Nikon Z6, FTZ, 17-35mm, 32mm, 1/1500 sec, f/5, ISO 100
Half of what you see is the Galt Preserve is a 265 acre parcel purchased by Lee County Florida between 2002 and 2007 for $4.4 million. The invasive plant melaleuca was removed and it is now mesic flatwoods and a mangrove swamp bordering Pine Island Sound. It is home to many birds including a nesting pair of bald eagles as well as racoons, opossum, bobcats, alligators and turkey vultures. What a gift we have in the preserves of Lee County Parks & Recreation Conservation 20/20 program land management plan. The northern portion is agricultural land owned by King Ranch of Fort Myers owning 100 acres just north of Galt Preserve.
DJI Mini FC7203, 4mm, f/2.8, 1/1250 sec, ISO 100
This is a turkey vulture. We have a lot of them in southwest Florida. Can locate decaying flesh of dead animals by odor: Unlike most birds, has a well-developed sense of smell. But it sure is ugly. Photo taken at Powell Creek Filter Marsh, another Lee County Division of Natural Resources property.
Nikon D610, Tamron 150-600mm, 600mm, f/6.3, 1/125 sec, ISO 100
This is a man-made water filter in Lee County.
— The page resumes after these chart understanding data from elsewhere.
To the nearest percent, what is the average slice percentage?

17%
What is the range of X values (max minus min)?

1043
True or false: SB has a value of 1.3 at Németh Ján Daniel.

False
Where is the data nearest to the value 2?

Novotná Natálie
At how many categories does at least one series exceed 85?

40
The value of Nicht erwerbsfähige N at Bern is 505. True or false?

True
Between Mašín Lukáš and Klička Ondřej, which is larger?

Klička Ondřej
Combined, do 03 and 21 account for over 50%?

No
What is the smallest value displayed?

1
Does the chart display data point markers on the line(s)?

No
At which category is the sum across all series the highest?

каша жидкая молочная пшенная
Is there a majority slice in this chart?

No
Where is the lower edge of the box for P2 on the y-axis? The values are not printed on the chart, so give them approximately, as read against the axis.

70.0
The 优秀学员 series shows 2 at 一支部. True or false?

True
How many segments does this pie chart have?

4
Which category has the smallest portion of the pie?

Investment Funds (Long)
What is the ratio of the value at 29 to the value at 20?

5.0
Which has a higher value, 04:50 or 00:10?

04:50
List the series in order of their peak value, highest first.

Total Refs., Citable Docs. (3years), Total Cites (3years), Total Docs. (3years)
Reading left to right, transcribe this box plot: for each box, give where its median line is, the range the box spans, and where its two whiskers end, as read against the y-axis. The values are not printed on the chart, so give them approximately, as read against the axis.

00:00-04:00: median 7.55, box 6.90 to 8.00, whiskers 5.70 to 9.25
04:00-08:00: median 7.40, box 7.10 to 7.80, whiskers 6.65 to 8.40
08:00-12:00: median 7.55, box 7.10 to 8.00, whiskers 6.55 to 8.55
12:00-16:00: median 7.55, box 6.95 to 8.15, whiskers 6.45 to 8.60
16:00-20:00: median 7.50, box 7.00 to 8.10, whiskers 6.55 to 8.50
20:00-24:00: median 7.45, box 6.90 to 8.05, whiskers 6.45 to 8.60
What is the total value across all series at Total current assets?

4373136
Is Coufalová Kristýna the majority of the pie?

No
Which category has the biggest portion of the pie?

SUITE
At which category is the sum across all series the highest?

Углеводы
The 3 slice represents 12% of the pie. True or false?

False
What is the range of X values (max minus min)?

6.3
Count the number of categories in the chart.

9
Water from Pop Ash Creek is pumped into a filter marsh structure which is surrounded by rocks providing aeration and it then percolates through the marsh plants taking out excess nutrients, metals and suspended solids. This marsh, which spans 307 acres, was dug with sloping sides and a deeper hole in the middle. Fish and frogs can gather in the deep waters during dry season and wading birds, alligators, otters, opossums, foxes, wolves, raccoons, deer and turtles can easily approach from all sides. As far as I am concerned, this is $1,561,846 of well spent money. Bravo Lee County! "Take only pictures and leave only footprints".
Nikon Z6, FTZ with 17-35mm, 17mm, 1/80 sec, f/11 ISO 100
A live oak is awesome and majestic. It's reach is as wide as it is tall. It allows just enough light through its canopy for some ground brush, but not too much for fear that something might interfere. Its bark is weathered and aged, but its leaves are young and full of life. Why do they call it a live oak? Because as soon as it drops its leaves in winter, new leaves are ready to take center stage leaving the live oak in full dress all year long.
Nikon Z6, FTZ with 17-35 mm, 17mm, 1/60 sec, f/13 ISO 100
Sunset is an extraordinary time. People come from far and wide to witness the grandeur. They bring camera's, chairs, cocktails, friends and loved ones. I think birds often do the same. Normally flying in groups, but sometimes alone, the pelican floats in air, barely moving a feather. They appreciate the end of a long day in the magic light of sunset.
Nikon Z6, FTZ with 17-35mm, 1/160 sec, f/4.5, ISO 400
I am Robert McKay Jones, a photographer from Sterling, Massachusetts and North Fort Myers, FL. I take photographs almost every day. I post my favorites here.